As part of the new Neighbourhood Planning and Infrastructure Bill announced in the Queen’s Speech, new proposals have been introduced which will seek to redress issues faced by landowners undergoing a Compulsory Purchase Order (CPO).

The aim of the new bill is to support the government’s ambition to deliver one million new homes, while protecting valued areas (such as Green Belt); ensure the homes and infrastructure the country requires are forthcoming; and radically alter the way that major infrastructure projects are planned for and delivered. 

As part of these changes, it will seek to make the CPO process clearer, fairer and faster for both developers and land owners alike.

The changes will include reforming the context within which compensation is negotiated. This is often a significant part of any CPO and often creates a number of complexities when attempting to close a deal.  

The move comes after the government announced plans to consolidate and clarify over 100 years of conflicting statute and case law.

As part of this process the government will establish a new clear legislative framework to assist compensation negotiation. While further details are yet to emerge the government has made it clear that this new system will be based upon the fundamental principle that compensation should be based on the market value of the land, in the absence of the scheme underlying the compulsory purchase.

The Queen’s Speech also included proposals to effectively privatise the Land Registry, which experts claim will support the delivery of a modern, digitally based land registration service.

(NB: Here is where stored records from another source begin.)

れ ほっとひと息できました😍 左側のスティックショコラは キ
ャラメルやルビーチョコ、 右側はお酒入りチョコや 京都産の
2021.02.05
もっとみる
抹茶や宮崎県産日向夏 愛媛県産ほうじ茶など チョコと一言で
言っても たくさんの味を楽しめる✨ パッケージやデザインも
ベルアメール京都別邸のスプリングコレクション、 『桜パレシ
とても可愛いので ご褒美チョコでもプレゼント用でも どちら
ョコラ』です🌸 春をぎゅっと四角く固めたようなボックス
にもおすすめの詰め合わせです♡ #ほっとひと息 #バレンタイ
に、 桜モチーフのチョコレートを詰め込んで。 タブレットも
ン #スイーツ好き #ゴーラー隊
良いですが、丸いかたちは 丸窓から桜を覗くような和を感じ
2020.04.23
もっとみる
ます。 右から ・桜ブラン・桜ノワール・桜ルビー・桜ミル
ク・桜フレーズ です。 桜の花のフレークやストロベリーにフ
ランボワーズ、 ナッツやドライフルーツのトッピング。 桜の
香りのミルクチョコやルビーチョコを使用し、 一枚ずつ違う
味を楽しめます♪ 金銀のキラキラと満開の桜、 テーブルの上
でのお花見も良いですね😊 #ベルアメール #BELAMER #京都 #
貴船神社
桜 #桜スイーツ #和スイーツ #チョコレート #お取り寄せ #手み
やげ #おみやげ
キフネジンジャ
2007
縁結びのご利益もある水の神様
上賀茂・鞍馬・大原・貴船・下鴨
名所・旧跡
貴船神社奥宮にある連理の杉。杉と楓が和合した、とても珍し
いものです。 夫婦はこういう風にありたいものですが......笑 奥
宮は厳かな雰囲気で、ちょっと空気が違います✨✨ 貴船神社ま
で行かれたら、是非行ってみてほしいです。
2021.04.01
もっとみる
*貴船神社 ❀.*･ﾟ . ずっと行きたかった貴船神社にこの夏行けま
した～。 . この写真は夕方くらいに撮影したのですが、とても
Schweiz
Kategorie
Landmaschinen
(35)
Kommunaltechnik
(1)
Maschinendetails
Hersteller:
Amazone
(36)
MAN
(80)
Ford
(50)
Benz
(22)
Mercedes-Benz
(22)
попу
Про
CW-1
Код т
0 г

However, the Conveyancing Association (CA), the leading trade body for the conveyancing industry, has said it is against the privatisation of the Registry.

Eddie Goldsmith, Chairman of the CA, said: “It was very clear from last month’s Management Committee Meeting that, while the vote was not unanimous, a majority of management committee members opposed any privatisation of the Land Registry. Within our consultation response we have therefore set out the reasons for this opposition and we would urge individual CA member firms to issue their own responses, in order that we reflect both a collective view and also to ensure those with a different opinion have their voices heard.

“We are however not so naive as to think that this will mean privatisation is stopped in its tracks. It’s clear that it is the government’s favoured option and therefore it may go ahead regardless of our views.

“This is why, within our consultation response, we have suggested a number of safeguards that we would like to see in place, as well as recommendations about how a newly-privatised Land Registry should be managed, overseen and ultimately deliver its services.

“We await the results of the consultation and will be taking a full part in any future proposals that The Department for Business, Innovation & Skills issues on this incredibly important matter.”